Falling into a deep sleep and melancholy following the failure of a love affair with a similarly androgynous young woman in 1608, and after making one of his seamless time jumps to the Restoration, and becoming an Ambassador in Turkey, another sleep follows, and he wakens as a woman. The Lady Orlando is no different in many ways to Lord Orlando – his/her core nature is the same, though gender allows, encourages, forbids – in time and in place, certain manifestations of nature. Woolf has great fun with this, but also, she is offering delicious possibilities to readers who come to her in that time where they are exploring identity, discovering who they are, who they might be, who they won’t be
Certain susceptibilities were asserting themselves, and others were diminishing. The change of clothes had, some philosophers will say, much to do with it. Vain trifles as they seem, clothes have, they say, more important offices than merely to keep us warm. They change our view of the world and the world’s view of us. For example, when Captain Bartolus saw Orlando’s skirt, he had an awning stretched for her immediately, pressed her to take another slice of beef, and invited her to go ashore with him in the long-boat. These compliments would certainly not have been paid her had her skirts, instead of flowing, been cut tight to her legs in the fashion of breeches. And when we are paid compliments, it behoves us to make some return
Woolf of course was the daughter of Sir Leslie Stephen, himself an author, a critic, an historian and biographer – and all of these strands are woven into this book, which is an once a history and a ‘biography’ of Orlando, and a meditation upon writing, reading and literary criticism. In fact, the final joke is Woolf’s presentation of this as a non-fiction by the inclusion of an index. Within which we will find Shakespeare, Pope, Dryden and others referenced, alongside such marvellous inventions as Marmaduke Bonthrop Shelmerdine, and the Archduchess Harriet of Finster-Aarhorn (see Archduke Harry) – who, with a physiognomy remarkably like a startled hare must surely be a little dig at Lady Ottoline Morrell.
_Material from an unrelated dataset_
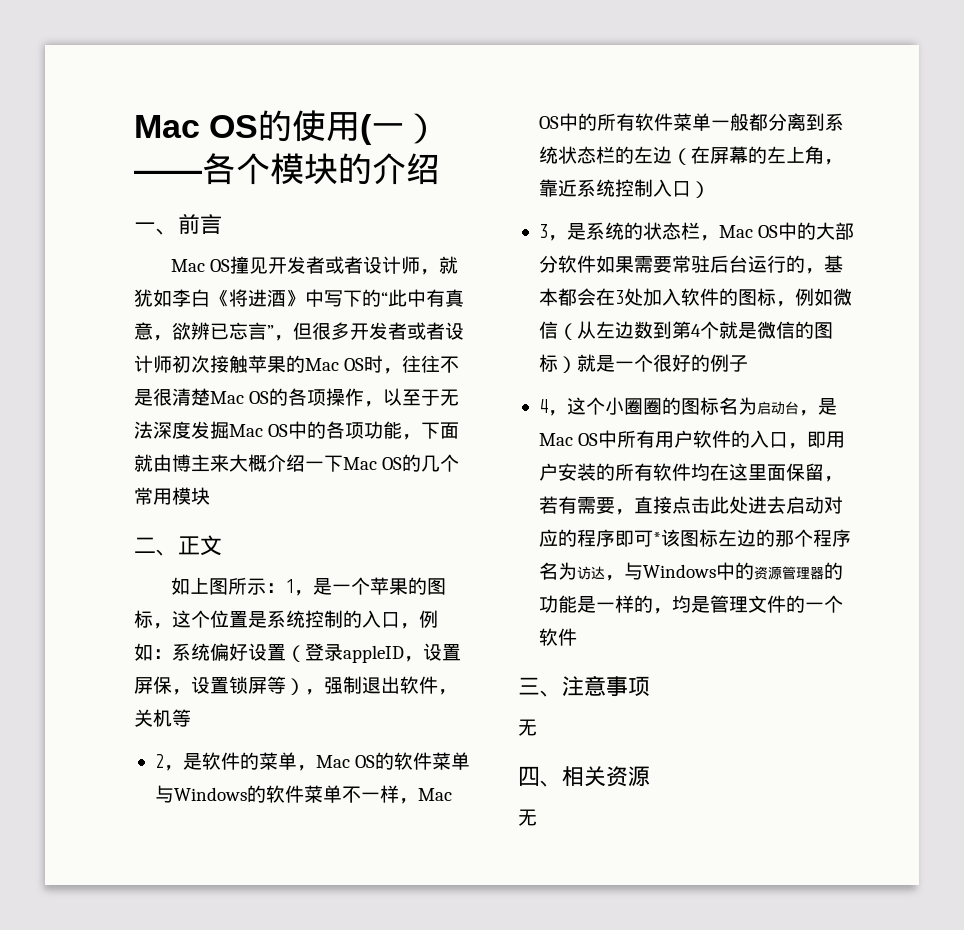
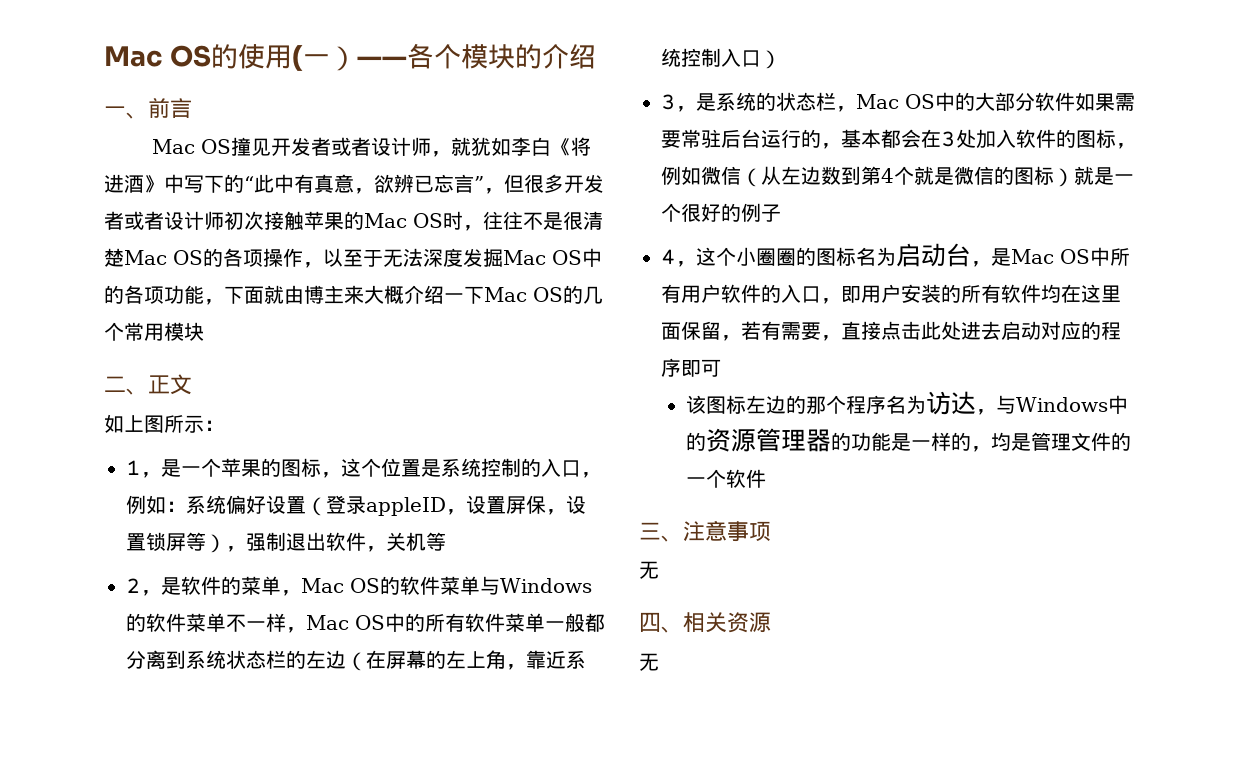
(285, 588) none -> (224, 425) //
[652,532,661,545] * -> (721, 368) //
Though I did find the final section of the book, bringing it to the ‘now’ of her writing in 1928, dragged a little, this was such a pleasure to read again. And was spurred to this by HeavenAli’s year long Woolfalong, just squeaking into August’s Biography section.
Orlando was of course filmed, with the magnificent Tilda Swinton, intelligent, spirited, mercurial and very much a person out of her own mould, as the central character. The film was directed by Sally Potter.